For each hour of lecture equivalent and each hour in studio, students should expect to have a minimum of two hours of work outside of class. 

 

Grading [add more lines if necessary]

Assignment Breakdown
Type of Assignment (tests, papers, etc) Number/Frequency Percent of Overall Grade
In-class discussion Weekly 12%
Weekly class survey Weekly 3%
Assignments 5 50%
Projects 2 35%

 

Grading Schema
Grade Percent Grade Percent
A

93-100

C 73-76.99
A-  90-92.99 C- 70-72.99
B+ 87-89.99 D+ 66-69.99
B 83-86.99 D 60-65.99
B- 80-82.99 F 0-59.99
C+ 77-79.99  

 


Attendance and Make-Up Policy 

“Students should make all reasonable efforts to attend all class meetings.

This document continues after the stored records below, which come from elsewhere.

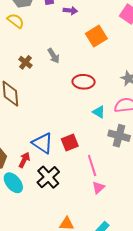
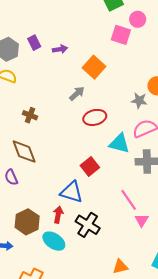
gray arrow: (54, 56) -> (77, 94), moved, turned -84
cyan triangle: (99, 112) -> (119, 143), size x1.5
red square: (70, 143) -> (90, 167), moved

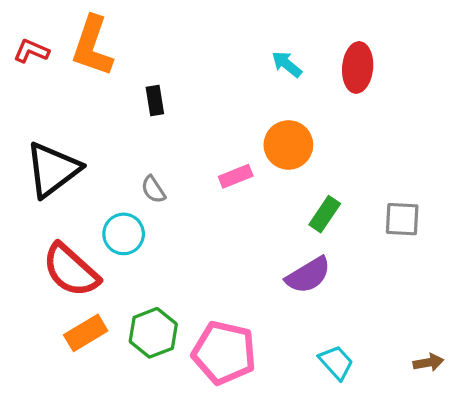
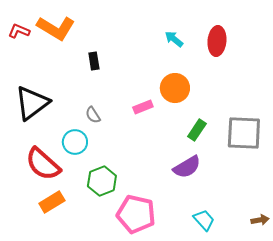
orange L-shape: (92, 46) -> (56, 28), turned -78
gray square: (402, 219) -> (244, 133), size x1.6
green hexagon: (153, 333) -> (102, 181), moved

However, in the event a student is unable to attend a class, it is the responsibility of the student to inform the instructor as soon as possible, explain the reason for the absence (and provide documentation, if appropriate), and make up class work missed within a reasonable amount of time, if allowed. Missing class meetings may result in reducing the overall grade in the class.  

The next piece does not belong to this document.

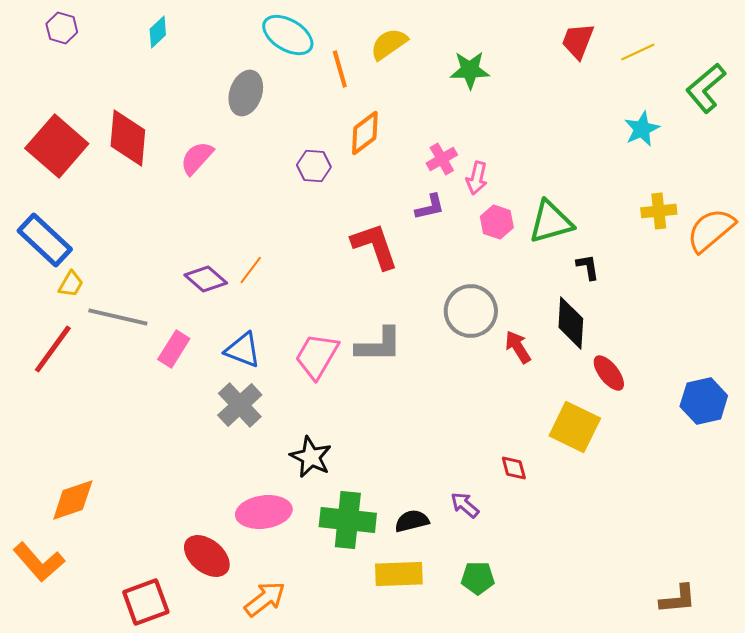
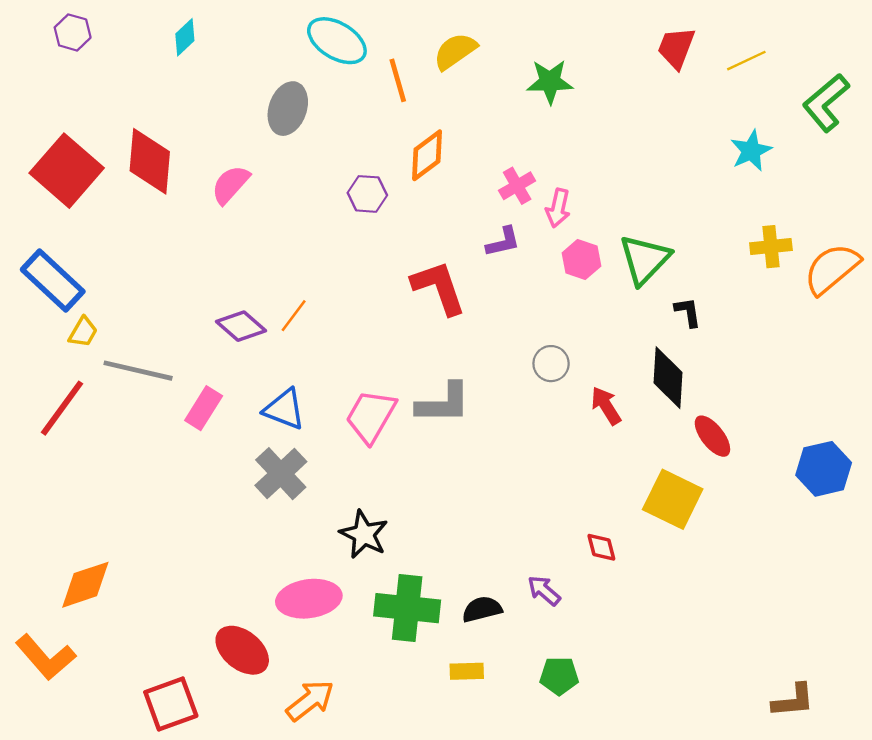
green triangle: (551, 222) -> (645, 259), turned -30
gray circle: (471, 311) -> (551, 364), size x0.6
yellow rectangle: (399, 574) -> (467, 671), size x0.6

Late assignments are not accepted, except under extenuating circumstances. If there are extenuating circumstances, such as an extended illness, a student should contact the instructor before the homework due time and provide the instructor with needed evidence, and the instructor, at his or her discretion, may extend the due date of a homework assignment. Usually, a maximal extension is 7 days. However, any such decision, in particular regarding the length of an extension, will made by the instructor on a case-by-case basis.

 


Academic Integrity Statement

Academic integrity is the cornerstone of higher education. As such, all members of the university community share responsibility for maintaining and promoting the principles of integrity in all activities, including academic integrity and honest scholarship. Academic integrity will be strongly enforced in this course. Students who violate WSU’s Academic Integrity Policy (identified in Washington Administrative Code WAC 504-26-010(3) and WAC 504-26-404) will receive a score of zero on any graded coursework, which may result in failing the course, will not have the option to withdraw from the course pending an appeal, and will be reported to the the Center for Community Standards.
Cheating includes, but is not limited to, plagiarism and unauthorized collaboration as defined in the Standards of Conduct for Students, WAC 504-26-010(3). You need to read and understand all of the definitions of cheating: http://app.leg.wa.gov/WAC/default.aspx?cite=504-26-010. If you have any questions about what is and is not allowed in this course, you should ask course instructors before proceeding. If you wish to appeal a faculty member’s decision relating to academic integrity, please use the form available
at
communitystandards.wsu.edu. Make sure you submit your appeal within 21 calendar days of the faculty member’s decision.